Yes. The response to oil spills must be done with earnestness, as in hours or days, not months. Every day that such spill is left to flow with the tide, the farther the damage to marine life and to the very lives and livelihood of our fisherfolk.
Rep. Marlyn Alonte (Binan, Laguna), who chairs the committee on ecology, said the response to oil spills must be very quick as in minutes, hour or a few days but not weeks, worse even months, which President Marcos earlier said he hopes to be resolved in four months.
Alonte also saw gaps in logistics, training and regulations governing such maritime disasters that endanger the marine environment.
As Chair of the House Committee on Ecology, I take issue with how our government is responding to the ongoing oil spill debacle in Mindoro, which has already spread to Palawan and Western Visayas, she said in a press statement.
Clearly, our local governments, Coast Guard, and Department of Environment and Natural Resources are inadequately equipped to respond to oil spills. Our government agencies at the frontlines as first responders to oil spills do not have booms and other containment equipment, supplies, and measures.
So this early, I remind the DENR and Coast Guard to ensure their 2024 budgets have specific budget items for oil spill containment equipment, supplies, measures, and training. Send to Congress your multi-year budget estimates on how we can gradually but significantly improve our response and medium-term actions.
The training should be specific to oil spills and other maritime pollution protocols, and include training and equipment for Bantay Kalikasan volunteers. By equipment, I mean booms and skimmers.
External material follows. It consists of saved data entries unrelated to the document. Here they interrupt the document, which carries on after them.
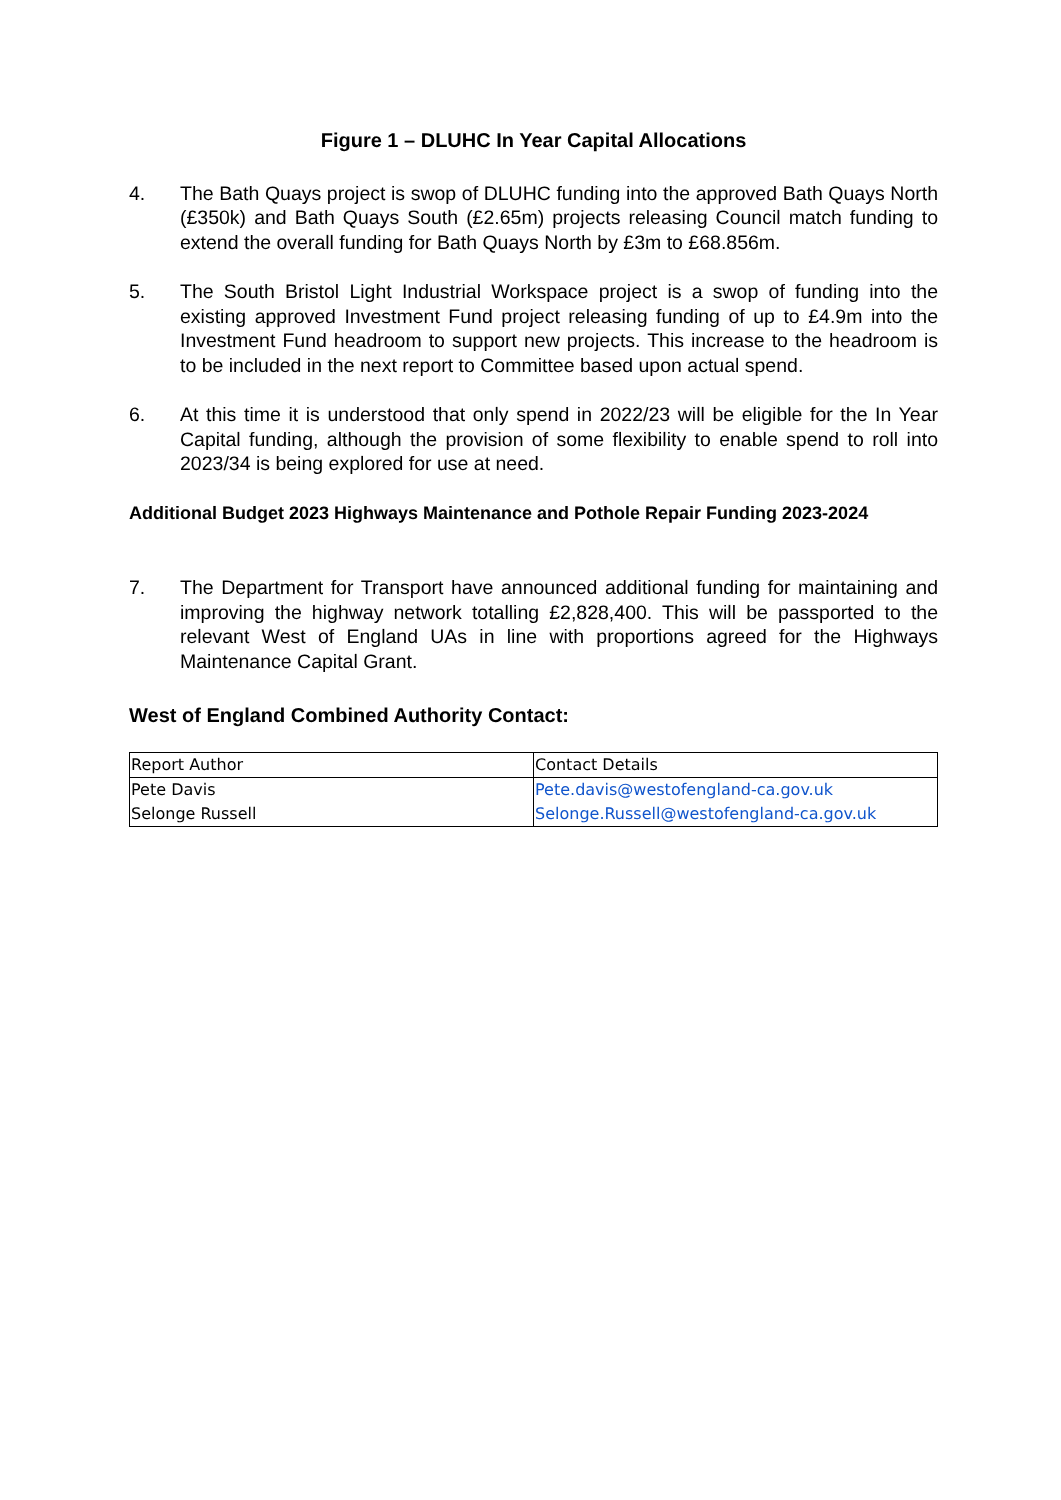Figure 1 – DLUHC In Year Capital Allocations
4. The Bath Quays project is swop of DLUHC funding into the approved Bath Quays North (£350k) and Bath Quays South (£2.65m) projects releasing Council match funding to extend the overall funding for Bath Quays North by £3m to £68.856m.
5. The South Bristol Light Industrial Workspace project is a swop of funding into the existing approved Investment Fund project releasing funding of up to £4.9m into the Investment Fund headroom to support new projects. This increase to the headroom is to be included in the next report to Committee based upon actual spend.
6. At this time it is understood that only spend in 2022/23 will be eligible for the In Year Capital funding, although the provision of some flexibility to enable spend to roll into 2023/34 is being explored for use at need.
Additional Budget 2023 Highways Maintenance and Pothole Repair Funding 2023-2024
7. The Department for Transport have announced additional funding for maintaining and improving the highway network totalling £2,828,400. This will be passported to the relevant West of England UAs in line with proportions agreed for the Highways Maintenance Capital Grant.
West of England Combined Authority Contact:
| Report Author | Contact Details |
| Pete Davis Selonge Russell | Pete.davis@westofengland-ca.gov.uk Selonge.Russell@westofengland-ca.gov.uk |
The Coast Guard and the major ports should also have their own oil spill booms and skimmers.
Training should involve capability-building so the Bantay Kalisakan can respond to oil spills within minutes after any ship of significant tonnage sinks.
The main problem with the current oil spill crisis is it took days for any booms to be deployed—by which time the oil had already spread to other islands. If containment booms and skimmers had been readily available and timely deployed, the damage would have been confined.
It also took several days before the location of the sunken MT Princess Empress. That ship’s exact location should have been known on the day it sunk.
It also took days before disaster aid and relief could be deployed in significant volumes to affected areas. In coastal barangays, survival is a daily issue, so days of delayed response from national agencies is unacceptable and the regulations on calamity funds for oil spills should enable quick response.
We really must thank the Government of Japan for sending us much-needed logistical aid. We also thank the Government of the United States for the oil spill assistance on its way.
Frankly, we should have asked for foreign assistance the day after the MT Princess Empress sunk, and the foreign aid could have been flown in on military cargo planes within a week of the oil spill disaster.
Last but equally important are the regulatory mishaps involved in the operation and chartering of the MT Princess Empress. Only in the past few days have the pertinent facts about the ship, its owners, operators, and the charter clients become public knowledge.
The goal should be that within one to two days of the sinking, the Maritime Industry Authority, Philippine Ports Authority, and DENR should have reported to the news media and the general public everything their agencies know about the regulatory, operational, and corporate status of the sunken ship.
We must have standards on oil spill and maritime pollution response, readiness, and disclosure. Apparently, there are none. Our standards must match or at least approximate global standards
The agencies and local governments are still busy addressing the oil spill crisis now, but soon there must be a House oversight inquiry. We let them deal with the oil spill problem now. There must be days of reckoning ahead.